Springer Nature is a global academic publishing company that advances discovery by publishing trusted research. Following the 2015 merger and subsequent growth with the acquisition of products, the company’s workflows became inundated with multiple systems and different data models driving article submissions from authors – a key business process.
Data analysts across different teams would use several manual processes while navigating a complex ecosystem of multiple data stores to build an aggregate view of the business, identify trends and support data-driven decision-making.
This resulted in data silos, duplication of data due to multiple sources and difficulty in drawing insights to improve business processes. Data analysts struggled to derive business critical insights. This is where Sahaj stepped in.

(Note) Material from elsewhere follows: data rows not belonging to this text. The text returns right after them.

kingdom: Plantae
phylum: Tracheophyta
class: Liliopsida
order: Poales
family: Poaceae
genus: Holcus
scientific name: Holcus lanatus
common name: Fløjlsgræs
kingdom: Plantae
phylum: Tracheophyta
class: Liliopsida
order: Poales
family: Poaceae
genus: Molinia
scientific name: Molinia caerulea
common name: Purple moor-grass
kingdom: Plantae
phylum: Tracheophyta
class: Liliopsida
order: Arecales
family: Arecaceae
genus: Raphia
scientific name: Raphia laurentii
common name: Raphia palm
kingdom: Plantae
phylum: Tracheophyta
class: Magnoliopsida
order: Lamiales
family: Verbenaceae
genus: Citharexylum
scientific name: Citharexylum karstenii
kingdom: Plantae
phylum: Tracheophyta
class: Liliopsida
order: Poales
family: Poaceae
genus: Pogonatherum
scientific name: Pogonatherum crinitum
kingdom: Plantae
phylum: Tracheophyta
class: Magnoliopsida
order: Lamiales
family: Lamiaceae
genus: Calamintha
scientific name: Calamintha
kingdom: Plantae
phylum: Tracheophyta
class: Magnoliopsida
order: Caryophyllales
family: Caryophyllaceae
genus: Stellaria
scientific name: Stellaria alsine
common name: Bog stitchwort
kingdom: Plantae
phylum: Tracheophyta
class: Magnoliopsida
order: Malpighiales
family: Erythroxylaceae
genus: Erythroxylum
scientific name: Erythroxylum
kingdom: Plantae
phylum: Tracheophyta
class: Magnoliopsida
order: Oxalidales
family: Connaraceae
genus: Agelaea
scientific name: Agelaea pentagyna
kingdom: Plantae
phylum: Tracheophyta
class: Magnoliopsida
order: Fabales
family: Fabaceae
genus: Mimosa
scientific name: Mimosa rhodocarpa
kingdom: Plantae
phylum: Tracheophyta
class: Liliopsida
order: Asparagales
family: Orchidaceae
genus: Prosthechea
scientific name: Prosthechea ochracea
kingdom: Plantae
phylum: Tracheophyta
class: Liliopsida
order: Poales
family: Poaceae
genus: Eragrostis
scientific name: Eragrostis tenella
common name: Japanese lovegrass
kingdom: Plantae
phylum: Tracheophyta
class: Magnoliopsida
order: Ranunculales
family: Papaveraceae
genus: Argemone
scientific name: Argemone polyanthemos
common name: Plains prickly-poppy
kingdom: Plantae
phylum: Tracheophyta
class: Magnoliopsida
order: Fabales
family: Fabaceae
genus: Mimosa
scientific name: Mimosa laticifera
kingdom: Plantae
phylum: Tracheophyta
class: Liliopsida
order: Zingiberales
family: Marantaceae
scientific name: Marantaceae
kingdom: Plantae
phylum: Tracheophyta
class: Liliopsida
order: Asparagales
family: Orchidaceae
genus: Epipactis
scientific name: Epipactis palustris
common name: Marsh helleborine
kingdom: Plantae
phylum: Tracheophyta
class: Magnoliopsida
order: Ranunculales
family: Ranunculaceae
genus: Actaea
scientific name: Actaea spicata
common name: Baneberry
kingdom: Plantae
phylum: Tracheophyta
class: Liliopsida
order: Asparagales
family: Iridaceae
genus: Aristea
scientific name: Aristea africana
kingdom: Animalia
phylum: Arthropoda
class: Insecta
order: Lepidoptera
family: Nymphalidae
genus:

A team of consultants from Sahaj built an aggregated submissions data model from different peer review systems for publishing scientific research papers. The objective was to aid and boost business teams’ efficiency while shielding them from changing data models or complexity in joining datasets, and eventually deliver better business outcomes
Unifying the Springer Nature Universe with Data Engineering
Consultants from Sahaj brought a product-thinking mindset to the table. The objective was to put the user first and design the product for self-service with focus on outcomes rather than outputs. The approach was rooted in foundational data architecture principles including distributed data ownership, robust data governance, prioritised data quality and the adoption of open standards to mitigate vendor lock-in and foster seamless interoperability.
Below is a very high-level simplified view of the data landscape before Sahaj partnered with Springer Nature. Numerous data sources across the landscape made it tough for teams to compile consistent reports.
The team crafted a solution that would provide a single unified view of submissions across the business. This is how the data landscape evolved following Sahaj’s partnership with Springer Nature:
Core components of the solution included:
Automated Data pipelines to extract load and transform data from multiple submissions systems into a single data product with essential data elements that would allow several consumer-driven representations by combining with other available data products.
Data product built with embedded non-functional requirements and data quality attributes such as freshness of data, data lineage, alerts, monitoring and self-service support for the consumers. Data pipelines have been in production for over a year now; earlier, there were 1-2 production incidents per month on an average, all of which were reported by automated alerts and monitoring solutions in place. Time to resolution was about 8 hours on an average to detect and release a fix into production.
For the tech stack, we chose dbt for efficient, best-practice data transformation and model management. Apache Airflow was used to automate workflows for efficient data processing and scheduling, and providing a powerful, reliable solution for managing pipelines. re_data enabled upfront observability, helping us catch and rectify bad data in pipelines, ensuring a reliable end product.